Tuesday, May 17, 2016

A Strategic Question in Real Time

          Some people can teach and also blog prolifically.  I am not of them.   I pour everything I have into preparing (perhaps over-preparing) for every graduate class I teach. And so this blog dries up during the academic year, only to be reborn during academic breaks.  Such a break is now upon us, before I am consumed by summer conferences and preparation of readings and syllabi for next year.  So here goes.
I teach that strategy is a concept -- the “why” of an issue -- the cause and effect relationship that links action to outcome.  If we do X, then we get Y.  Yes, yes – it can be much more complex.  There can be lots of X’s and lots of Y’s, and we may have to prioritize and de-conflict.  But basically (and this is at odds with others who have been teaching strategy and losing wars for the last two decades), strategy is a concept that proposes to get Y by doing X
Policy is the “what” of an issue -- what we are going to do to achieve the ends desired.  Policy is the X in the construct, "X leads to Y."       
Operations is the “how” of action -- how we are going to accomplish the policy that implements the strategy and achieves victory?

- - - - -

**INSTRUCTIONS FOR THE TASK:**
Reproduce everything in the blog post on strategy from "Some people can" down to "So here goes.".

- - - - -

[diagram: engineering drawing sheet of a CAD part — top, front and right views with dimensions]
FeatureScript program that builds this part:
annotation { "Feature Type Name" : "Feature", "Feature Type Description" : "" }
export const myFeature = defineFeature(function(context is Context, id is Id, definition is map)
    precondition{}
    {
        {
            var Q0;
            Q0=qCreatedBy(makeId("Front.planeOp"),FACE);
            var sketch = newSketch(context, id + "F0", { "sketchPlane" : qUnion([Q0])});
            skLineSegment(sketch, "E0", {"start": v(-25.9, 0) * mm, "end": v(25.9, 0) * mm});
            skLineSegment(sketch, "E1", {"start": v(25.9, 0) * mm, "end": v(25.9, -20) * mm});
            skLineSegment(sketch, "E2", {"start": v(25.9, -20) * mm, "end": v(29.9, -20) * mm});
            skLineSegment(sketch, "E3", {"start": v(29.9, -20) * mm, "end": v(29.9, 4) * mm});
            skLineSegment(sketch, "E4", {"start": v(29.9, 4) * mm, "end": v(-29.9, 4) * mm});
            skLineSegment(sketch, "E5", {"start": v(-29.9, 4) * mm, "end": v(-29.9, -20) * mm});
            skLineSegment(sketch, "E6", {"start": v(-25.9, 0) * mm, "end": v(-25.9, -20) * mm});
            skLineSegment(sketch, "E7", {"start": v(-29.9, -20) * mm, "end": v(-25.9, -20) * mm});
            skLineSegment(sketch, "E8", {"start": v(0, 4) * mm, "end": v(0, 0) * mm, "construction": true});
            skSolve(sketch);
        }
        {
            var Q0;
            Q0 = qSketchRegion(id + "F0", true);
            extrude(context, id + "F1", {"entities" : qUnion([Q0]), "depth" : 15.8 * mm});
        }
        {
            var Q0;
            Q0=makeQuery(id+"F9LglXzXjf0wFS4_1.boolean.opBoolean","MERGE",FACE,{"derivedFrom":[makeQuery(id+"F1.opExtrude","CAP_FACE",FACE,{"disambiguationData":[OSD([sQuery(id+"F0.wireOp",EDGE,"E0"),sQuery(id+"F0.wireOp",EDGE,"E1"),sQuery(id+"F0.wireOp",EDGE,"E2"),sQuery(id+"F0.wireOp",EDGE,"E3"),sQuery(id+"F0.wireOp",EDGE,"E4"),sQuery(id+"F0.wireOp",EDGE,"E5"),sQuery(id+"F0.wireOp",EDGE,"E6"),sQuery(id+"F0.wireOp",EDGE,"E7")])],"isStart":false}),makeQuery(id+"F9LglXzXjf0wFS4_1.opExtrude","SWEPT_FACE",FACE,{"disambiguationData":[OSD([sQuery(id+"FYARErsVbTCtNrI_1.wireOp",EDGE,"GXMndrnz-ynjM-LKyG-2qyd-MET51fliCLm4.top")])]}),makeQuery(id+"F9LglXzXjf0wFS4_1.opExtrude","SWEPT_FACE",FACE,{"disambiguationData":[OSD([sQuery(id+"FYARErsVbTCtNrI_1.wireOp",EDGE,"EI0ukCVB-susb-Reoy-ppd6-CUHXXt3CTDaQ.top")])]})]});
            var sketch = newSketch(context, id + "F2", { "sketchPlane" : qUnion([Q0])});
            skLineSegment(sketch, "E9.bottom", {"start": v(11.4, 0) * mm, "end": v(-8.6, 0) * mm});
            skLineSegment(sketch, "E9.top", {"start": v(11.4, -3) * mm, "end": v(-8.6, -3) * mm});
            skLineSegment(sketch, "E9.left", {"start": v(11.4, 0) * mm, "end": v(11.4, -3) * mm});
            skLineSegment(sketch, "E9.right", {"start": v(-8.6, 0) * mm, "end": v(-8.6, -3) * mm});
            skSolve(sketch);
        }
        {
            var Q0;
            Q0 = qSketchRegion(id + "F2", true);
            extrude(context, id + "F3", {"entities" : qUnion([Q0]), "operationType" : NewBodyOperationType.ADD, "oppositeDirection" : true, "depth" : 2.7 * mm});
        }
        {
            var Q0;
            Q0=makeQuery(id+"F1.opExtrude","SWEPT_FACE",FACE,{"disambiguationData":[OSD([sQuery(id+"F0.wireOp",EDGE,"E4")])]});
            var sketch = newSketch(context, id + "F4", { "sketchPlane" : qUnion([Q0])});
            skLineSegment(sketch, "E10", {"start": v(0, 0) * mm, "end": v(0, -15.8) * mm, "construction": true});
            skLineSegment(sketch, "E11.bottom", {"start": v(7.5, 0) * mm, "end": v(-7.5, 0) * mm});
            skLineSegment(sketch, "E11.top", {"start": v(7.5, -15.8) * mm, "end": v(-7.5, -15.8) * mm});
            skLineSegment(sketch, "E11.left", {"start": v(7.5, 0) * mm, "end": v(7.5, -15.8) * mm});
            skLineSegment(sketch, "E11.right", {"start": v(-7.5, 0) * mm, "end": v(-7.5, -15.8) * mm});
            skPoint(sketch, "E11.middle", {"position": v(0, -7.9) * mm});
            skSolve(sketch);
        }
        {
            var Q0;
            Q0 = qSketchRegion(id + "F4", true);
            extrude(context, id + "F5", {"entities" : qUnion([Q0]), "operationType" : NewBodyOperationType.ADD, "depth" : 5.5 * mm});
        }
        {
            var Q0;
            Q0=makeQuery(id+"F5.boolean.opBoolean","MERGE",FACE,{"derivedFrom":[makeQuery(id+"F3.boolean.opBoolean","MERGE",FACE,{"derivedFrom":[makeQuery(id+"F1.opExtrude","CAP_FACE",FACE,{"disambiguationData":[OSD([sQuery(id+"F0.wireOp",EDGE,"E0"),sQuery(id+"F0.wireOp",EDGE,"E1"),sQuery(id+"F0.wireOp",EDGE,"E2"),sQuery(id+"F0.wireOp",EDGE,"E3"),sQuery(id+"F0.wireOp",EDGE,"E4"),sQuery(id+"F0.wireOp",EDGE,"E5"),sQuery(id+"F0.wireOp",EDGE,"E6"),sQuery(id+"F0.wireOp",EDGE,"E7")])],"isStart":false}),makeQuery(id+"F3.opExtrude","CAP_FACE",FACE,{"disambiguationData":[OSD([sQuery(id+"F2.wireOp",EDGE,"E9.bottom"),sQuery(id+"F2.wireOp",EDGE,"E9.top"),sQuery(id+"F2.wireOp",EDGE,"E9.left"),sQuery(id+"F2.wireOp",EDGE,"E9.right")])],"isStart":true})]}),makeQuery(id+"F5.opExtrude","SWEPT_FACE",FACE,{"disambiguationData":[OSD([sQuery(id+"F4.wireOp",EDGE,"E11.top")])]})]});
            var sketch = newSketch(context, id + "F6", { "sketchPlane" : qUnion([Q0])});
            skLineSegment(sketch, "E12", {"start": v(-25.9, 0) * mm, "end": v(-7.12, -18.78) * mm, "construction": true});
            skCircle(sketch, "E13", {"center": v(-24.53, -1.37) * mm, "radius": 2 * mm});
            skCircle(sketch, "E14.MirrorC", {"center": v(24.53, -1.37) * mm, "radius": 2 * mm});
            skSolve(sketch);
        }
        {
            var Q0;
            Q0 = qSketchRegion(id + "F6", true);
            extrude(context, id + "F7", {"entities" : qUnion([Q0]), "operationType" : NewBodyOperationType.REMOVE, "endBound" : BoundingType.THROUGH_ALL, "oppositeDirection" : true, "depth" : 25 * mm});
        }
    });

- - - - -

**SOLUTION TO THIS PROBLEM:**
Some people can teach and also blog prolifically.  I am not of them.   I pour everything I have into preparing (perhaps over-preparing) for every graduate class I teach. And so this blog dries up during the academic year, only to be reborn during academic breaks.  Such a break is now upon us, before I am consumed by summer conferences and preparation of readings and syllabi for next year.  So here goes.